What is needed: Below are some records; output exactly the lines from the line with "right elbow: (342, 292)" to the line with "neck: (641, 393)", both ends kept, and nothing more.

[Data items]

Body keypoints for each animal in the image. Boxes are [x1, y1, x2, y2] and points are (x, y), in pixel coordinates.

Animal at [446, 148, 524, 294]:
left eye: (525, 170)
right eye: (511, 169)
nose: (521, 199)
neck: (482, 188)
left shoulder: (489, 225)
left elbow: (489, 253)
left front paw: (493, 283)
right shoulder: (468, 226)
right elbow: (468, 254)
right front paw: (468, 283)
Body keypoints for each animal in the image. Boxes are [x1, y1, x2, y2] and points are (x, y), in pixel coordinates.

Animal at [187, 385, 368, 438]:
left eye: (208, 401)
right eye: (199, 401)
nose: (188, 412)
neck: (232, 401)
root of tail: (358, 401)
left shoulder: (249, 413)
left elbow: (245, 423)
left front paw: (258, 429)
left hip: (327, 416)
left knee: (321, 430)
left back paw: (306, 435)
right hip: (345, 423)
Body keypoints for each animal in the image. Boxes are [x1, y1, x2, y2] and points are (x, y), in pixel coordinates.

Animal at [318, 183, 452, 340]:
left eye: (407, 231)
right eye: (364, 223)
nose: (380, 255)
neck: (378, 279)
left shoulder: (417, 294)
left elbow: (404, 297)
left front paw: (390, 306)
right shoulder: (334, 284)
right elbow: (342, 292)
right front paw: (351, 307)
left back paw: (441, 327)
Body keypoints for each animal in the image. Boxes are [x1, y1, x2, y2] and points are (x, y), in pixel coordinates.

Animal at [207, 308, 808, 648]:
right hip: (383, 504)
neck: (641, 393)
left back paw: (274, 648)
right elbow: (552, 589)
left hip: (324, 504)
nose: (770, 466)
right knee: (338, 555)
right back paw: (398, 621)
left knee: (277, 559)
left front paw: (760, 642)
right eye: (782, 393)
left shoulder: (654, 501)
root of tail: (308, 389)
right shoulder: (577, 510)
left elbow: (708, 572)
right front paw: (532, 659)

Reply to the exercise:
right elbow: (342, 292)
right front paw: (351, 307)
left back paw: (441, 327)
Body keypoints for each animal in the image. Boxes are [x1, y1, x2, y2] and points are (x, y), in pixel coordinates.

Animal at [207, 308, 808, 648]:
right hip: (383, 504)
neck: (641, 393)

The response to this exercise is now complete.